3. Les autorités publiques indépendantes, nées de l'attribution de la personnalité morale
4.1.1. Le double jeu de la personnalité morale et de l'indépendance, porte-à-faux par rapport aux catégories du droit administratif. Le rapport du Conseil d'Etat sur les Autorités administratives indépendantes a estimé qu'il ne fallait pas aller dans la voie de la personnalité morale, en ce qu'elle retirait les Autorités des catégories usuelles du droit public, engendrant donc de l'insécurité juridique. En effet, si un « opérateur de l'Etat », pour prendre ici le vocabulaire de la LOLF, a une personnalité morale, il est sous une tutelle d'un ministre, et appelle la qualification d'établissement public. Mais si l'organe en question est tout à la fois doté d'une telle personnalité, et soustrait du fait de son principe d'indépendance, d'un mécanisme tutélaire, alors il y a nécessité de créer une nouvelle catégorie juridique, à travers la nouvelle sémantique de « l'autorité publique indépendante » pour en rendre compte 131 ( * ) . On comprend dès lors qu'il ne convenait de sauter le pas et qu'il ne convient de songer à aller plus loin que si l'on peut contrebalancer une telle perturbation par des avantages certains.

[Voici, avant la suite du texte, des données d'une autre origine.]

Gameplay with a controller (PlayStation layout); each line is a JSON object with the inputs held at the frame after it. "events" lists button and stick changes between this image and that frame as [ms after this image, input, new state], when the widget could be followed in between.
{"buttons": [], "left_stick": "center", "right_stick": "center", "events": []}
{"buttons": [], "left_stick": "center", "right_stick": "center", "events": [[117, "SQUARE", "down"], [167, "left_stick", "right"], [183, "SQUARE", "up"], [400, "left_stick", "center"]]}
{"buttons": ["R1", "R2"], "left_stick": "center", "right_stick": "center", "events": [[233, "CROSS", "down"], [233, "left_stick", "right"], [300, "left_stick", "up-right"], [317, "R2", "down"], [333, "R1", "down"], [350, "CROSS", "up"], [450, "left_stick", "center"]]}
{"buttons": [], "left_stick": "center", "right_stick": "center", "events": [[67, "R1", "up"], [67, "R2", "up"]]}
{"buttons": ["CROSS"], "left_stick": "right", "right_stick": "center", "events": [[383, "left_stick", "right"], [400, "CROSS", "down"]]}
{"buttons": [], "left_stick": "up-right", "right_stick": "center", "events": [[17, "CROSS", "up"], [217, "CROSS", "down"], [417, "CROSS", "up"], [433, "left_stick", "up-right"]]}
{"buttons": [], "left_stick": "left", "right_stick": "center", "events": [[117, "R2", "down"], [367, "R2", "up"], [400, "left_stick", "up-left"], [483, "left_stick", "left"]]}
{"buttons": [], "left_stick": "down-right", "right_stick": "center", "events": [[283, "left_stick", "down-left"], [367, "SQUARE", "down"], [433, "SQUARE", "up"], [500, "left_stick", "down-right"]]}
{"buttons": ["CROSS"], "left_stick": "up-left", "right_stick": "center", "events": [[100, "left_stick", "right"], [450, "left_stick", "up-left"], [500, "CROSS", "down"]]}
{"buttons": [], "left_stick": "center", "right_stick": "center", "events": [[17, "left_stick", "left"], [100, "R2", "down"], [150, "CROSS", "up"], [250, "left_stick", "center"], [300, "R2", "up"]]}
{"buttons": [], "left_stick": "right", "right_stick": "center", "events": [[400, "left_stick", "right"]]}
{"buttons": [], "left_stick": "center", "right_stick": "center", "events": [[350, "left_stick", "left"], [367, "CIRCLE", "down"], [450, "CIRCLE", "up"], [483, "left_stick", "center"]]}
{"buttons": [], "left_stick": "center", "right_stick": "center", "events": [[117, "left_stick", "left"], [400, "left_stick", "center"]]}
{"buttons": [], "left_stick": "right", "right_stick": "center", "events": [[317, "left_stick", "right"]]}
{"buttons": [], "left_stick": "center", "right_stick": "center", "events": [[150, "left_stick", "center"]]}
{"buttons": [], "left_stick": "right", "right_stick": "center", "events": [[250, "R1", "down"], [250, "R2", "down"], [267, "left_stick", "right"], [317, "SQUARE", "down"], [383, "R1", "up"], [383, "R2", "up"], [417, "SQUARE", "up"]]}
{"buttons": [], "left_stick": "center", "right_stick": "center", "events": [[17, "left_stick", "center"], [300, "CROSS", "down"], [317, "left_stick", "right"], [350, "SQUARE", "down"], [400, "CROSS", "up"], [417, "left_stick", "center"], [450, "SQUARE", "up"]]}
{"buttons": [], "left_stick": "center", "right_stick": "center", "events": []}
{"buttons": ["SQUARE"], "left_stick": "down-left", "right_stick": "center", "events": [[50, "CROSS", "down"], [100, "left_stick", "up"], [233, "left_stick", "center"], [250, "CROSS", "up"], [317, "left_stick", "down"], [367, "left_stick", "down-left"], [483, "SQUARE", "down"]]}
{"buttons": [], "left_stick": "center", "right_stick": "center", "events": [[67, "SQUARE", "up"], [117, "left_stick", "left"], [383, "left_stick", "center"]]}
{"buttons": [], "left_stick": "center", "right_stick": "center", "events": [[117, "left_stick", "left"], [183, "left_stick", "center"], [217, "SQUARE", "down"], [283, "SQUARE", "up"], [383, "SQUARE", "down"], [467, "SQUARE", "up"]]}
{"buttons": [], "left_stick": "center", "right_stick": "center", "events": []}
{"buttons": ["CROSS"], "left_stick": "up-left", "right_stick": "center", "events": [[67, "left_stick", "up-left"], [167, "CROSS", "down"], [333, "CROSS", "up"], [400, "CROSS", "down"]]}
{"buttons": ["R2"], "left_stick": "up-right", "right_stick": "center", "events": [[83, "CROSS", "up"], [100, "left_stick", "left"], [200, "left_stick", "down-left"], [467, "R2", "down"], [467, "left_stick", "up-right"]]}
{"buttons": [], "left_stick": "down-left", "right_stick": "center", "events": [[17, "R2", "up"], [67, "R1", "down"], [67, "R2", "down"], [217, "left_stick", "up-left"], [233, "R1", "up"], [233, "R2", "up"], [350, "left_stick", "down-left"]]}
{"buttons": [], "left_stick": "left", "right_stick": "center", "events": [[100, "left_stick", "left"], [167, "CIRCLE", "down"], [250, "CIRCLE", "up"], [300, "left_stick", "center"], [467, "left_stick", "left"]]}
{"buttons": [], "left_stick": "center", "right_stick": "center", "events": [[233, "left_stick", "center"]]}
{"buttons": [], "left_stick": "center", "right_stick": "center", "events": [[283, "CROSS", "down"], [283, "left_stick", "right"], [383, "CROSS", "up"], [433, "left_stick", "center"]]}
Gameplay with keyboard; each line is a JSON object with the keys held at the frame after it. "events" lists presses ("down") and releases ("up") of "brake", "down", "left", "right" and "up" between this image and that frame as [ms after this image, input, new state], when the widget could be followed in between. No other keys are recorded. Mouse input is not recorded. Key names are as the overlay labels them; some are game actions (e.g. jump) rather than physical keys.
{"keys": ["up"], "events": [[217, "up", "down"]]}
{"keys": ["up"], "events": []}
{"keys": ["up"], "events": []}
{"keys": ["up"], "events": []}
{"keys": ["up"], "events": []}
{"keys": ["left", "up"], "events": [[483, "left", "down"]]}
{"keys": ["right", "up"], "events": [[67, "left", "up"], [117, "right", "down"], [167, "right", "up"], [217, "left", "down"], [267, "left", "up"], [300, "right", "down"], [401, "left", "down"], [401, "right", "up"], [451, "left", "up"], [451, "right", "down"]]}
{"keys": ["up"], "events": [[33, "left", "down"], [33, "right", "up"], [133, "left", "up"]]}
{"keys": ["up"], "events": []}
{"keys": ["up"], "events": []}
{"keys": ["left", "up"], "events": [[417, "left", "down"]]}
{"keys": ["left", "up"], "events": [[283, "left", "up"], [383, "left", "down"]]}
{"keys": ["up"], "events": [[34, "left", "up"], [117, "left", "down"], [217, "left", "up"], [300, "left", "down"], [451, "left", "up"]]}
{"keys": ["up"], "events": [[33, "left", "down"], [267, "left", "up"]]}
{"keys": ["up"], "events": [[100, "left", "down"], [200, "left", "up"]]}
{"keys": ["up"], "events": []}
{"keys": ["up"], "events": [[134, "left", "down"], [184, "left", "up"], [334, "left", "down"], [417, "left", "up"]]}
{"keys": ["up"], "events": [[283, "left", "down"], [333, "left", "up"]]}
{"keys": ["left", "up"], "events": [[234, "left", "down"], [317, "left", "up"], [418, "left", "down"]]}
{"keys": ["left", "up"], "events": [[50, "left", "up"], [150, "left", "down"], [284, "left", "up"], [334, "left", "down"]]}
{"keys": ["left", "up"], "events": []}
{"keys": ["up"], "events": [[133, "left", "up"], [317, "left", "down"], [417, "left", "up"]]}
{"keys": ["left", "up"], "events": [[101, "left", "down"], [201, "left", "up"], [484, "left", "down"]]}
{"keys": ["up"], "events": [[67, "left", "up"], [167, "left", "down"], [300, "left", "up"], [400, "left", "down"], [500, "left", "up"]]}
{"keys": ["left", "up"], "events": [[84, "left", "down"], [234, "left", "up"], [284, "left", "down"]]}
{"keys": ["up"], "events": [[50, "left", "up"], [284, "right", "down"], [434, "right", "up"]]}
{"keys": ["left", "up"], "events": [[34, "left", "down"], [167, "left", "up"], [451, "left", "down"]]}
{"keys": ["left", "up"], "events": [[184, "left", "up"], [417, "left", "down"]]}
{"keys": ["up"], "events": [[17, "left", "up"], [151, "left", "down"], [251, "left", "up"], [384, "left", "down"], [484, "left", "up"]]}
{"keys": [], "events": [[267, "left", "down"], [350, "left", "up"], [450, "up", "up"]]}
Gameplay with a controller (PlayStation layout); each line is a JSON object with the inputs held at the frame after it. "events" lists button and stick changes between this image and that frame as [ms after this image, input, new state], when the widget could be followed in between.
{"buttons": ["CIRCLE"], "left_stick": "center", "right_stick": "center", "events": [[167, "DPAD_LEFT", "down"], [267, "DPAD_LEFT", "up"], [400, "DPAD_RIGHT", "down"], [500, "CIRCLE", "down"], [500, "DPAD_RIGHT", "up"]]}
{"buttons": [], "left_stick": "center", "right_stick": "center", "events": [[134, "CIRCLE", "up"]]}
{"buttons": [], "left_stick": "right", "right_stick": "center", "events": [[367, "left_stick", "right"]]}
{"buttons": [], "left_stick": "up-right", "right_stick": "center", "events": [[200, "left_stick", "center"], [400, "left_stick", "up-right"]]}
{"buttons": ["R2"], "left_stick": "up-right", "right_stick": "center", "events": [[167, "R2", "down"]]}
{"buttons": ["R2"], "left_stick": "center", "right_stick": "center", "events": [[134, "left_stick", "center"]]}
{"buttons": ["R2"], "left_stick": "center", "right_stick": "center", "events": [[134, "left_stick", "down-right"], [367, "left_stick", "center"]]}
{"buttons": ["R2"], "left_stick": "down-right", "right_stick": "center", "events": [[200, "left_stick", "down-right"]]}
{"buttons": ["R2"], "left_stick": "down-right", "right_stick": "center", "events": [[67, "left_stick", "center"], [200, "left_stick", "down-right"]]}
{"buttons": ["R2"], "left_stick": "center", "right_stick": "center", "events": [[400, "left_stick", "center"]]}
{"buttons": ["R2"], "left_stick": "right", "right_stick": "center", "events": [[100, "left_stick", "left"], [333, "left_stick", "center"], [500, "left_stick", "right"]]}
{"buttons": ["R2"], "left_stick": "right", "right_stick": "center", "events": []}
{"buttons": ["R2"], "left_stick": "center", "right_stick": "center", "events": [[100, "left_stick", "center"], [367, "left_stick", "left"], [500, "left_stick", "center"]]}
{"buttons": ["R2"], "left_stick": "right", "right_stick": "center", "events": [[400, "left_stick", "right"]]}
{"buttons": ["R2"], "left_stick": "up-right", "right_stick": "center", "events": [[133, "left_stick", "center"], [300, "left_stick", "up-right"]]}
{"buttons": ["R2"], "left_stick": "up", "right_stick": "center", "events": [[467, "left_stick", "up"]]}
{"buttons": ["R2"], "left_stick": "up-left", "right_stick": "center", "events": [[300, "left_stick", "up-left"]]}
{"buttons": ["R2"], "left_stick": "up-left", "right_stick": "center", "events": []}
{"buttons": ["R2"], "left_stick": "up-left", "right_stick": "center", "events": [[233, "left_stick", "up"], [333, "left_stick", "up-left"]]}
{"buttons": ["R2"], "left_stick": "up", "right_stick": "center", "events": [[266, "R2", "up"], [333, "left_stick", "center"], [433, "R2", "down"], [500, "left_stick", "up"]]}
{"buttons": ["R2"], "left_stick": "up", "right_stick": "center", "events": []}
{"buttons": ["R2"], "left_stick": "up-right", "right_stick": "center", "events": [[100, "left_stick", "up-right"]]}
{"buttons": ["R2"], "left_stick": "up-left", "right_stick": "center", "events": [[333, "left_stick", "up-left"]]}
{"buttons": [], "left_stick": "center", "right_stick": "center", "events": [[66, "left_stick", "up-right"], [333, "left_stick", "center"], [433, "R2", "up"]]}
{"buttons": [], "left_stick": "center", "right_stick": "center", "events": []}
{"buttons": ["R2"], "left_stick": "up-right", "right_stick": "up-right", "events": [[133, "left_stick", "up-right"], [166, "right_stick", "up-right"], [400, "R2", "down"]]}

4.1.2. Le précédent jurisprudentiel de la Banque de France. Il est vrai que lorsque la jurisprudence attribua la personnalité morale à la Banque de France, pour régler des questions de gestion de personnel (TC 16 juin 1997, Société La Fontaine de mars , Rec. , p. 532), la décision estima prudemment que la Banque constituait une catégorie juridique sui generis , catégorie bien connue pour être le refuge de l'hésitation qualificative, signe d'un désarroi du système auquel le législateur peut désirer mettre fin, dans sa mission visée de meilleure visibilité et intelligibilité des règles en la matière 132 ( * ) .
4.1.3. La solution pragmatique de l'attribution des prérogatives d'une personne juridique sans passer par l'attribution de la personnalité morale. Le législateur n'est pas nécessairement le professeur et son pouvoir normatif lui permet, s'il l'estime nécessaire, de s'échapper du schéma dogmatique précité de l'attribution d'une qualification catégorielle comme préalable au déclenchement d'un régime juridique. En effet, la souveraineté du législateur lui permet de donner à des Autorités administratives indépendantes des prérogatives juridiques « comme si » elles étaient des personnes juridiques (c'est-à-dire des sujets de droit dotés de droits et d'obligation), sans pour autant leur conférer cette personnalité. La souveraineté du législateur est tout entière dans ces « comme si ». C'est de cette façon que la COB s'est vu reconnaître le pouvoir d'intervenir dans des procédures mettant en cause son action sans passer par l'intervention de l'Agent judiciaire du Trésor. De la même façon, le Conseil de la concurrence, auquel il n'est pas pour l'instant question d'attribuer la personnalité morale, ne serait-ce qu'en raison de sa ressemblance avec une juridiction et dans la mesure où il n'est pas question d'attribuer aux juridictions une telle personnalité, a désormais le pouvoir de former des pourvois contre les arrêts de la Cour d'appel de Paris ayant réformé ses décisions.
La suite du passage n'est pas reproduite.